「最近の若者は・・・」過剰に一般化する人の深刻な盲点 都合よく情報を拾ってしまう「認知の偏り」の罠とは?
「視界には入っているのに見えていない」という状況は、誰しもが一度は経験したことがあるのではないでしょうか。私たちの視点はつねに偏っていて、都合のいい情報だけを受け取ってそれが「すべて」だと思い込んでしまいます。 断片的な情報から過剰に一般化して決めつけてしまう認知の性質について、慶応義塾大学教授の今井むつみ氏が解説します。 ※本稿は今井氏の新著『「何回説明しても伝わらない」はなぜ起こるのか? 認知科学が教えるコミュニケーションの本質と解決策』から一部抜粋・再構成したものです。

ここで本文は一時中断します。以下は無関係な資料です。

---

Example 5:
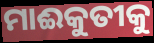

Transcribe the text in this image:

ମାଈକୁତୀକୁ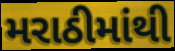
મરાઠીમાંથી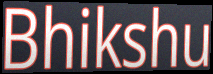
Bhikshu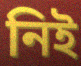
নিইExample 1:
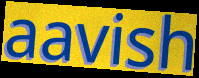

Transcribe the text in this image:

aavish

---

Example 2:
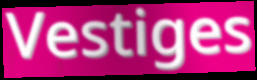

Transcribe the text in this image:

Vestiges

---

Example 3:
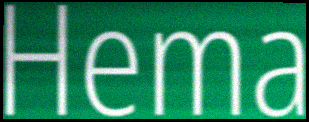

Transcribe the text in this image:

Hema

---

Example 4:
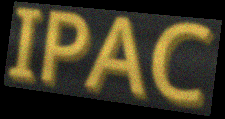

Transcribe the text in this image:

IPAC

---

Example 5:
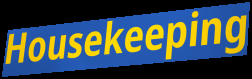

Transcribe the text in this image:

Housekeeping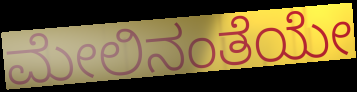
ಮೇಲಿನಂತೆಯೇ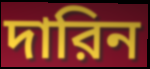
দারিনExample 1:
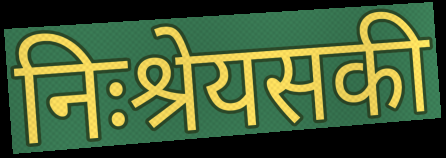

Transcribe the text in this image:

निःश्रेयसकी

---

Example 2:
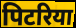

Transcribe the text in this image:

पिटरिया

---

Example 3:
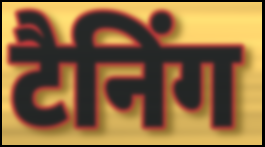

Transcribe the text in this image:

टैनिंग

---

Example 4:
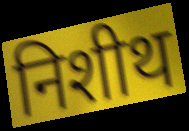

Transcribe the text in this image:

निशीथ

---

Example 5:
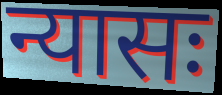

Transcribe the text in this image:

न्यासःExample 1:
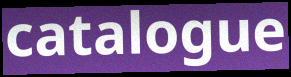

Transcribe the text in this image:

catalogue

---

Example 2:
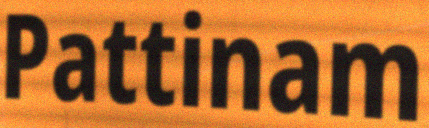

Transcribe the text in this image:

Pattinam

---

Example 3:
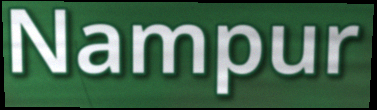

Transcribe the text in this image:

Nampur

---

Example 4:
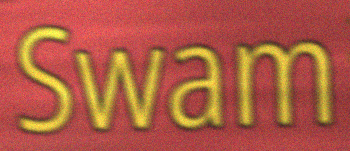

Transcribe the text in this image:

Swam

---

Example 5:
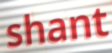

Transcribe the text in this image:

shantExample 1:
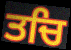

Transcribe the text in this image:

ਤਚਿ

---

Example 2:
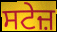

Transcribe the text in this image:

■人の目はカメラのレンズではない 私たちは、ただ「見る」「聞く」という動作においても、スキーマや思い込みの影響を受けています。視野に入っていることと、見ていることは違います。目の前にあるものが見えない。そんなことがあります。 私は以前、つるがオレンジ色のメガネをかけていました。あるとき、飛行機の中で、そのメガネをかけたまま寝てしまったことがありました。 いつの間にか落ちてしまったようで、目が覚めたときにはメガネはどこにもありませんでした。座席の周りにも落ちていなさそう。どうやらシートの隙間から、その下に入ってしまったようでした。

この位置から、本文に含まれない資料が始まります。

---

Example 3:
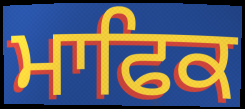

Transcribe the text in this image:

ਮਾਫਿਕ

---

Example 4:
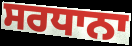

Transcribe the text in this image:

ਸਰਧਾਨਾ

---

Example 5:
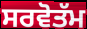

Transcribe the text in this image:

ਸਰਵੋਤੱਮ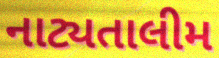
નાટ્યતાલીમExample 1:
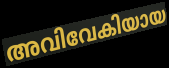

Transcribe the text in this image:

അവിവേകിയായ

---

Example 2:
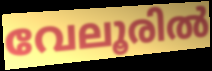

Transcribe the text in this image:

വേലൂരിൽ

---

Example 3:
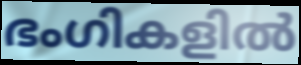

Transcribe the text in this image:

ഭംഗികളിൽ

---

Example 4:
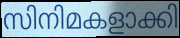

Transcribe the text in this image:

സിനിമകളാക്കി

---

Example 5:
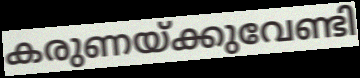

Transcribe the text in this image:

കരുണയ്ക്കുവേണ്ടി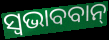
ସ୍ଵଭାବବାନ୍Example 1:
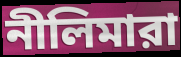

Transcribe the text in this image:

নীলিমারা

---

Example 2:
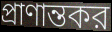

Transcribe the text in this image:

প্রাণান্তকর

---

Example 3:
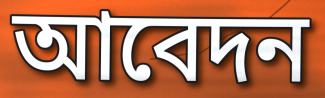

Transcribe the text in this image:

シートはボルトで固定されているため、自分では取り出すことはできません。結局到着してから現地のメカニックの人に来てもらい、シートの下から取り出してもらうことになりました。 メカニックの人に「どんなメガネ?」と聞かれたので、私は、「オレンジ色のフレームのメガネです」と答えました。 メカニックの人はシートを外し、懐中電灯を当てて探しています。5分くらい探した後に、「マダム、どうしてもありません」と言いました。でも、飛行機に乗るときには確かにかけていたわけですから、ないはずはありません。

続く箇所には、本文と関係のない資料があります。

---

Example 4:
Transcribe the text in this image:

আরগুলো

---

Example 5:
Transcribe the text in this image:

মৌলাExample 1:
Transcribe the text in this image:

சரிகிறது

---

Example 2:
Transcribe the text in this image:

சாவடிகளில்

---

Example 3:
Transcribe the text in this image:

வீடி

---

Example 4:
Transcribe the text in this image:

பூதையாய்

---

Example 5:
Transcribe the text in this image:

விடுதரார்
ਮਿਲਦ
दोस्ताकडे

「この座席の下ですよね」。メカニックの人は指さしながら、シートの下を見せてくれました。するとそこには、ちゃんと私のメガネがあったのです。 私が、「これです」と言って取り上げると、メカニックの人はあんぐり口を開けて、とても驚いた様子でした。彼は、ふざけていたわけでも、冗談を言っていたわけでもありません。ただ「見えていなかった」ようなのです。 ■「視野に入った=見えている」ではない 目の前にあり、視野にしっかり入っているのになぜ「見えていなかった」のか。